VOTRE OBJECTIF ::
Répondez brièvement à partir du texte sur Dunhuang :
(a) Sur quelle voie roule-t-on vers l'est depuis le centre-ville en direction des dunes ?
(b) À quelle distance de la ville et dans quelle direction se trouvent les Grottes de Mogao ?
(c) Combien de manuscrits les moines ont-ils laissés dans la grotte-bibliothèque murée vers l'an 1000 après J.-C. ?

TEXTE SOURCE ::
▽

Dunhuang
"Dunhuang, c'est là où le désert s'arrête et où une bibliothèque millénaire d'art bouddhiste commence sous terre."
Il y a un moment, en roulant vers l’est depuis le centre-ville sur Yangguan Dong Lu en direction des dunes, où le dernier bloc de béton cède entièrement au sable — pas une transition progressive, mais une coupure nette, comme si quelqu’un avait tracé une ligne à la règle. D’un côté : Dunhuang, ses stands de nouilles et ses vendeurs de melons et ses enseignes de karaoké qui brillent en rose. De l’autre : le Gobi, immense et absolument indifférent au fait que vous existez.
Je me suis arrêté à cette frontière plus longtemps que je n’aurais osé l’admettre sur le moment.
Les Grottes, Avant les Mots
Les Grottes de Mogao se trouvent à douze kilomètres au sud-est de la ville, creusées dans une falaise désertique qui commence couleur d’abricot séché et vire vers la rouille à mesure que la lumière de l’après-midi se déplace. J’avais lu des choses à leur sujet. La lecture ne prépare à rien.
À l’intérieur de la Grotte 96, le Bouddha principal s’élève sur neuf étages dans l’obscurité, recouvert de feuilles d’or et faiblement éclairé par une seule ampoule, le visage serein d’une façon qui tient moins de la sculpture que de quelque chose surpris en passant. Les fresques des grottes plus petites — en particulier les panneaux de la Dynastie Tang dans la Grotte 45, avec leurs musiciens flottant au-dessus de nuages de lotus — sont si vivaces après mille ans que ma première pensée fut que quelqu’un les avait repeintes récemment. Ce n’était pas le cas. L’air sec et scellé du désert a fait cela, ainsi que les moines qui ont muré la grotte-bibliothèque vers l’an 1000 après J.-C., laissant quarante mille manuscrits attendre à l’intérieur.

△

DONNÉES DE L'EXERCICE ::
▽

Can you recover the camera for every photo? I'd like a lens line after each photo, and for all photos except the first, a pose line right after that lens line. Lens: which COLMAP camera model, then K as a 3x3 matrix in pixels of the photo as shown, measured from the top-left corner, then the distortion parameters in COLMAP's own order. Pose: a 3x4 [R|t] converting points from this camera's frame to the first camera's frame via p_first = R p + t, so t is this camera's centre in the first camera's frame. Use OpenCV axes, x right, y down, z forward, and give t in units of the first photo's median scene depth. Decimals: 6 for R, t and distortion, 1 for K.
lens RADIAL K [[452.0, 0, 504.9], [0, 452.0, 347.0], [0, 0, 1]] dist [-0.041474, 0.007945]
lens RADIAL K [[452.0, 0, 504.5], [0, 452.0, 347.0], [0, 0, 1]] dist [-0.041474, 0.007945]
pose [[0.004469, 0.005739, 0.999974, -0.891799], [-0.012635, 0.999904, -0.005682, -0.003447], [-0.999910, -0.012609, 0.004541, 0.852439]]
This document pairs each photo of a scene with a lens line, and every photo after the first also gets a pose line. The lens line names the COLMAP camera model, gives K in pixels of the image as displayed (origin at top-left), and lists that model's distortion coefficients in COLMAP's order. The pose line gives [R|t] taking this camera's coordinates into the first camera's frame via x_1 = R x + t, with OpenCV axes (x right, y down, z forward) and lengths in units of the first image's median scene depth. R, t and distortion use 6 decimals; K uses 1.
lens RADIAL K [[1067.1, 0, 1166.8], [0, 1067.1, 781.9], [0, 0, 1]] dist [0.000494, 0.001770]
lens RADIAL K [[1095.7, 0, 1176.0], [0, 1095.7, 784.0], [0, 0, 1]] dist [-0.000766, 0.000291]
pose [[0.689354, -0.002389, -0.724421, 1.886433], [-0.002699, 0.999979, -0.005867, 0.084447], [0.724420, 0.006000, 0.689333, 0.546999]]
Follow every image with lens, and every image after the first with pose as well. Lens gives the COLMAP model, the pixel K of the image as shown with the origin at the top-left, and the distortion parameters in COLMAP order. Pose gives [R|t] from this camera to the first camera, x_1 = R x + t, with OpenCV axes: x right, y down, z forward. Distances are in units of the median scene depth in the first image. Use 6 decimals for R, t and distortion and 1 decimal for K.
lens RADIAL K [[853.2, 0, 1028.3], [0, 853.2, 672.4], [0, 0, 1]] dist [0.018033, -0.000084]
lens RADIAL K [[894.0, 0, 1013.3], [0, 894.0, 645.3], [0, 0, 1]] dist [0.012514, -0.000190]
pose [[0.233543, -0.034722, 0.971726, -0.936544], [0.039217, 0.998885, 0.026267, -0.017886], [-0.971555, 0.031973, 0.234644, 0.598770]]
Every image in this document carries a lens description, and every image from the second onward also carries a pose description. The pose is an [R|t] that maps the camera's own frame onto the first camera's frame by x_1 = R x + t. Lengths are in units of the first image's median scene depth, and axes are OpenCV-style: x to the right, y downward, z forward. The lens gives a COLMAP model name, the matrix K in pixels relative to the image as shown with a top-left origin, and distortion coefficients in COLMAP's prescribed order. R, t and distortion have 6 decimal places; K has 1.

△

RÉPONSE ATTENDUE ::
(a) Yangguan Dong Lu.
(b) À douze kilomètres au sud-est de la ville.
(c) Quarante mille manuscrits.